Eons (”Lovin’ life on the flip side of 50″) has a utility for seniors called Life Map that allows you to create a visual timeline of your life. The software is not the best but almost anyone can use it.
First off, there’s a timeline divided into decades that forms the base of the map. You simply click on a decade to show all the years. Then you select an icon from thirteen different categories, such as Learning, Homes, Military, or Accomplishments. You are about to create what is called a “Life Bit.”
On a new page you can fill in the form for this Life Bit: a brief description, location, and date. [NOTE: if the date is not filled in correctly, it won't "take"!] You also have the option of uploading a photo associated with the event you’re recording.

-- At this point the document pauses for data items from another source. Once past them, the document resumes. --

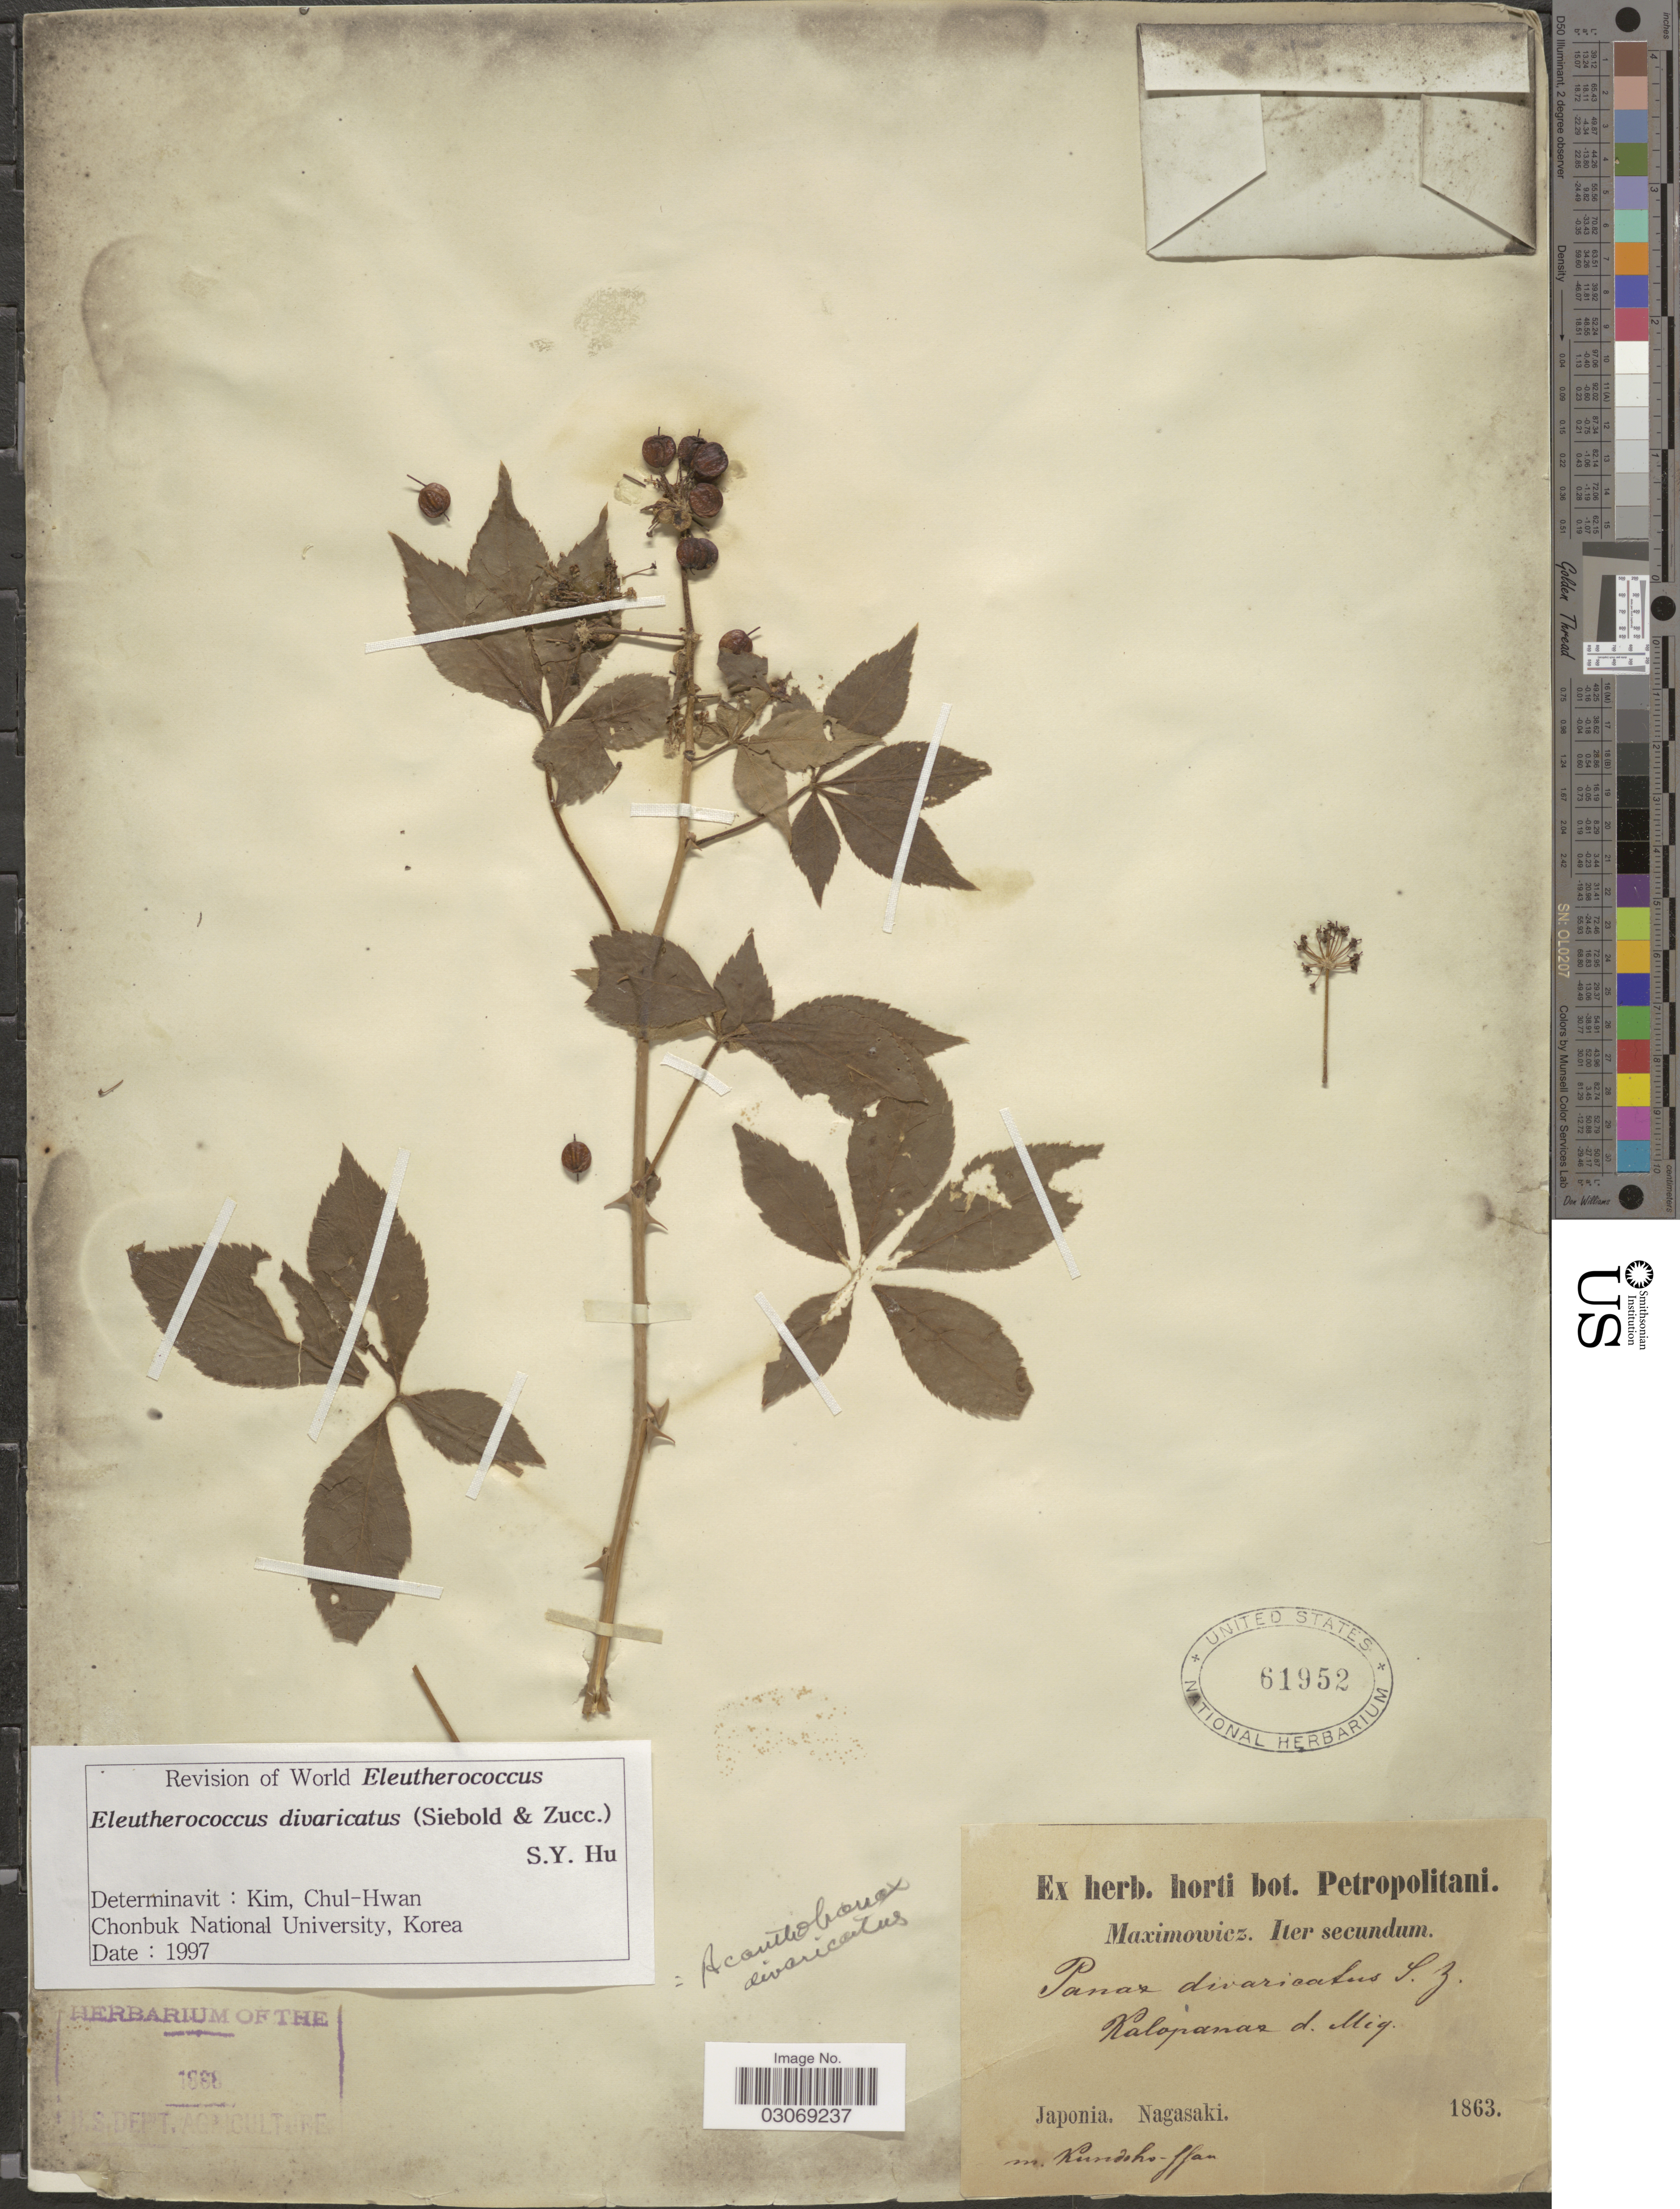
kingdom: Plantae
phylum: Tracheophyta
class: Magnoliopsida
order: Apiales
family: Araliaceae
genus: Eleutherococcus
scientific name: Eleutherococcus divaricatus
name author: (Siebold & Zucc.) S.Y. Hu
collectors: Maximowicz, --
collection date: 1863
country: Japan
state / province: Nagasaki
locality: Nagasaki. nr. Kundsho-san.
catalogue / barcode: US 61952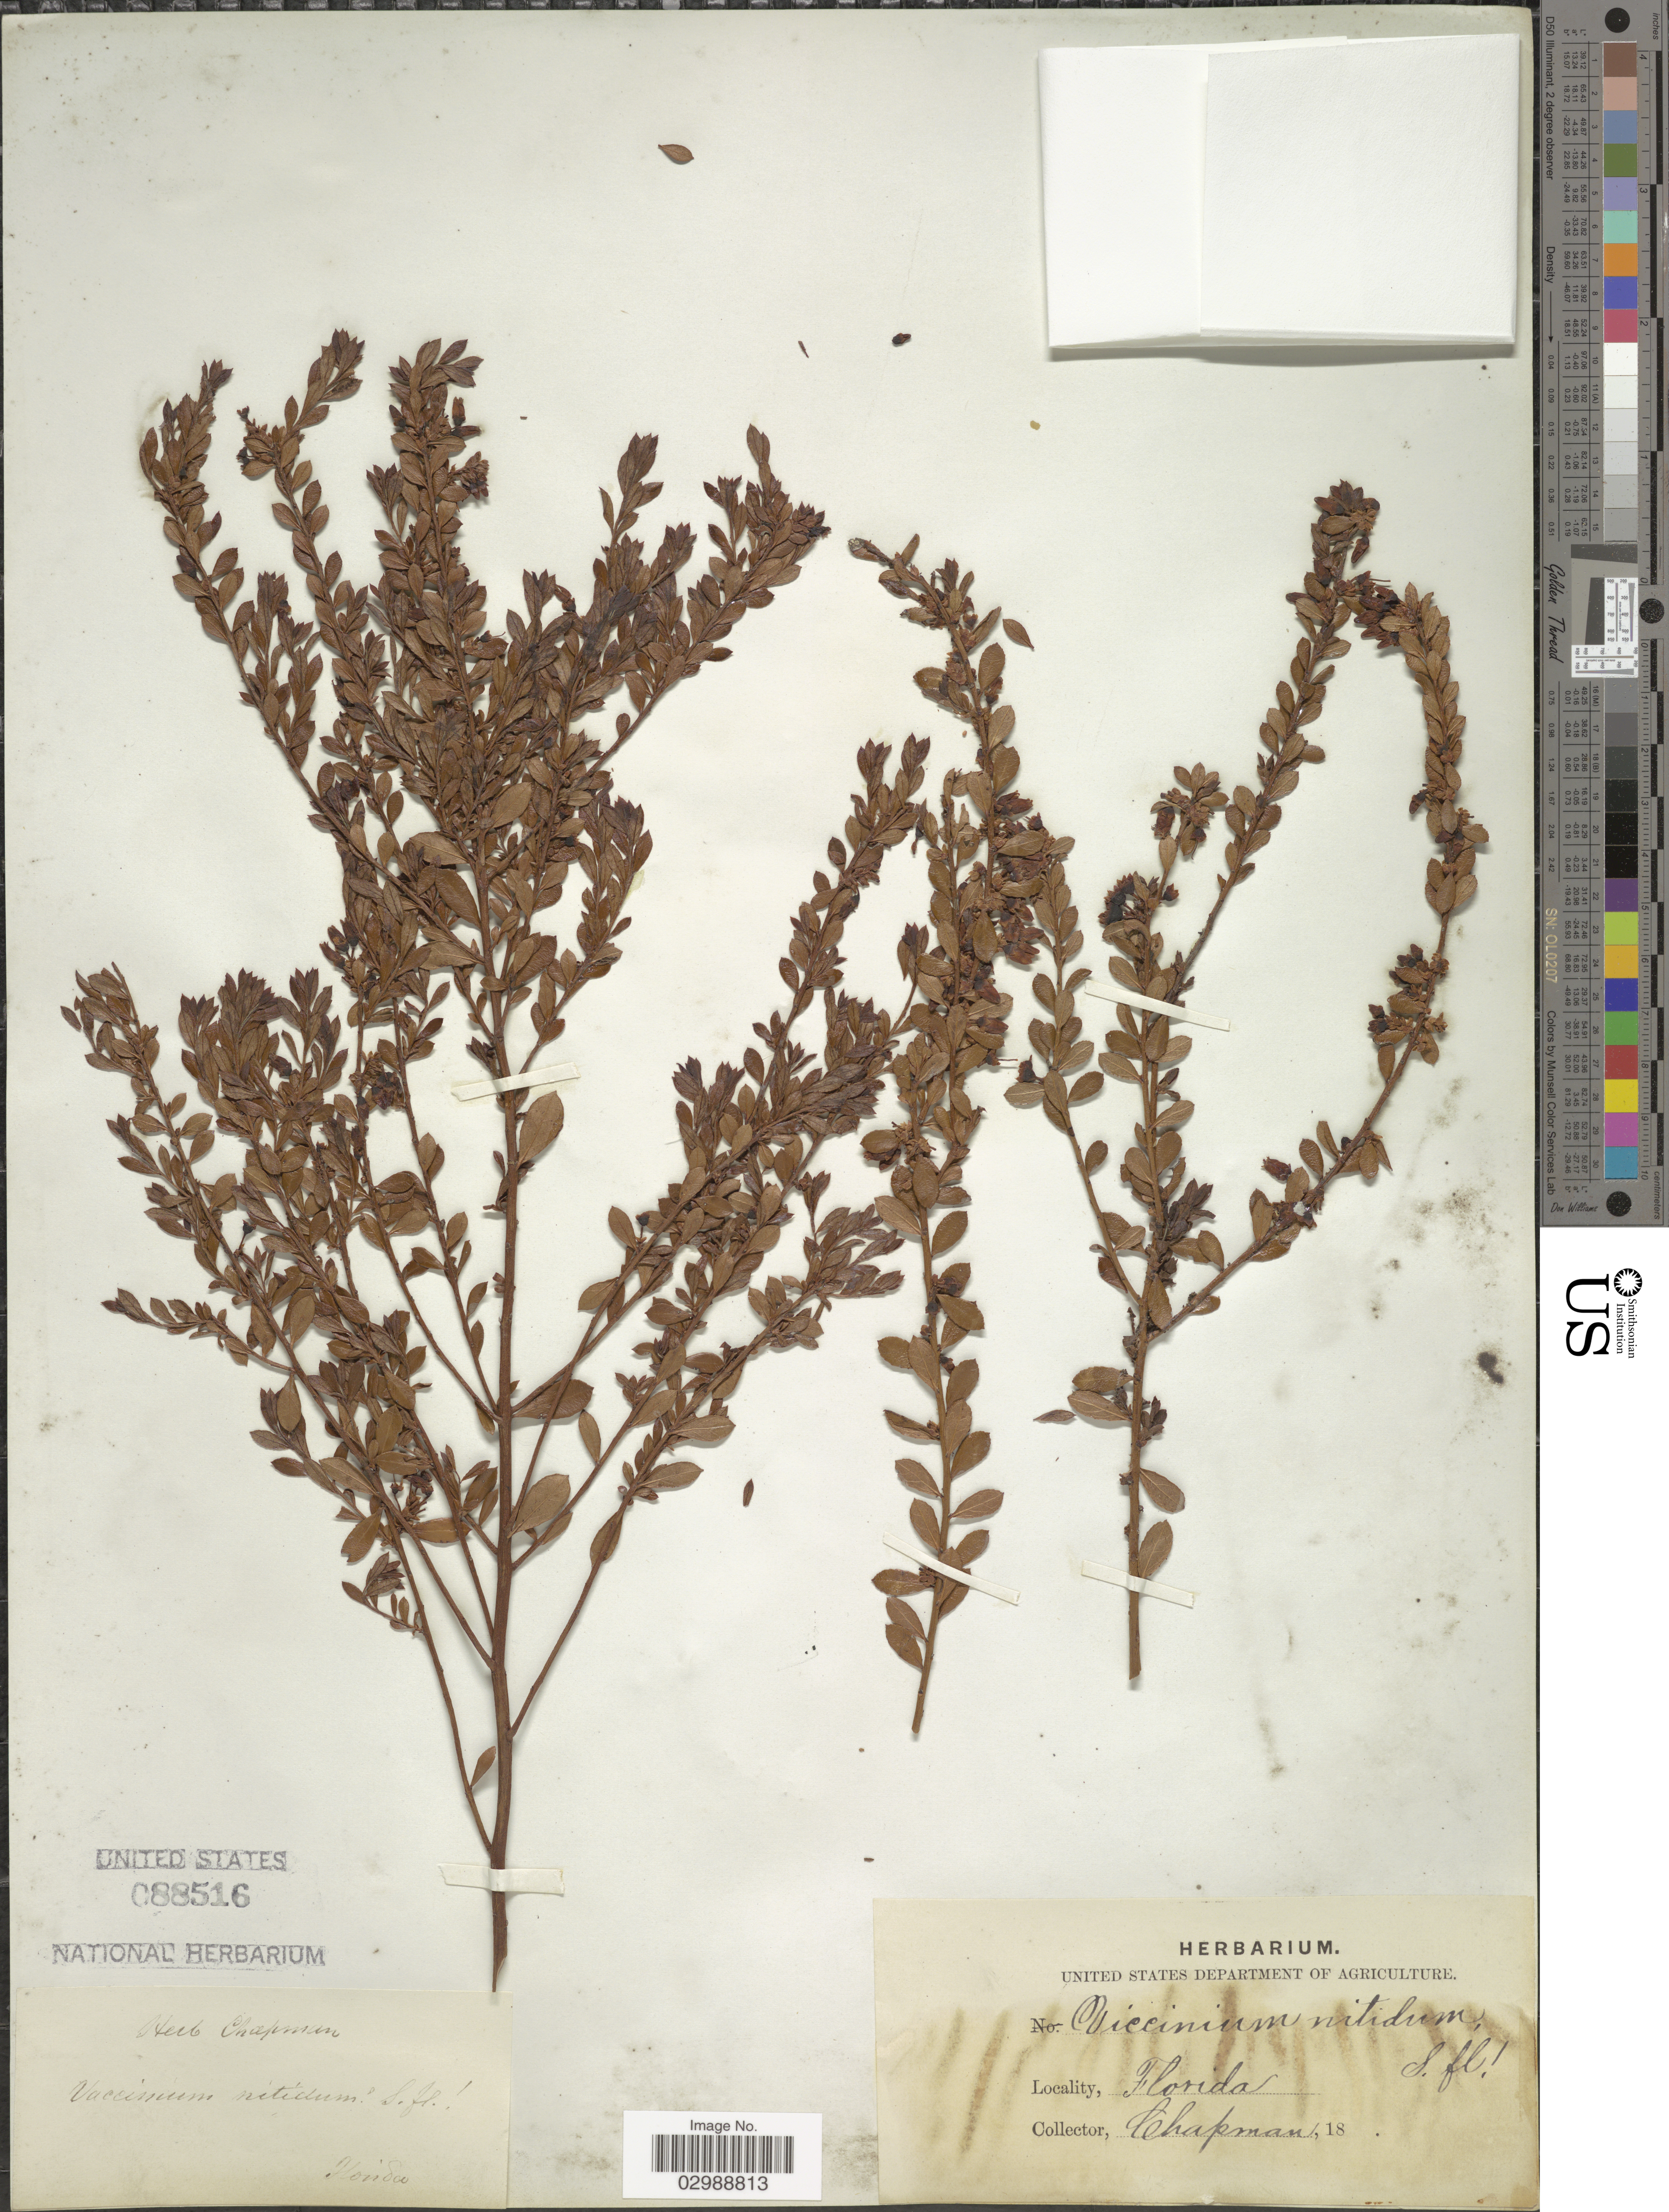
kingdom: Plantae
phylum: Tracheophyta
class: Magnoliopsida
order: Ericales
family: Ericaceae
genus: Vaccinium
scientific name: Vaccinium nitidum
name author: Andrews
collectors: A. Chapman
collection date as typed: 18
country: United States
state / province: Florida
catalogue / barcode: US 88516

Eons provides a tutorial, suggests ideas for Life Bits, and has a page on scanning photos. There is also an historical timeline which runs across the bottom of the Life Map. Events there can serve as memory triggers.
While I find this somewhat interesting, it’s really just another variation on scrapbooking your life. There are autobiographical bits, but the result is not autobiography. Nor is it memoir. No one viewing it ever gets to know you.
One of the most helpful exercises I ever had my students do was to pick a holiday. I then had them write about that particular holiday at three different times in their life. For instance, Christmas when you were a child, when you were first married, when your first grandchild was born. Do you see where I’m going? Each instance reveals more about you, what you valued, where you were positioned within the family.
The part that made the exercise into memoir was the taking of those three events and applying the perspective of the present day. Sure, that’s how you remembered Christmas as a kid — from a kid’s perspective. But looking back, as a parent, as a grandparent, what do you see now? This is the heart of memoir, a real Life Map as it were. Where have I been as a person — not a record of events — but growth as an individual.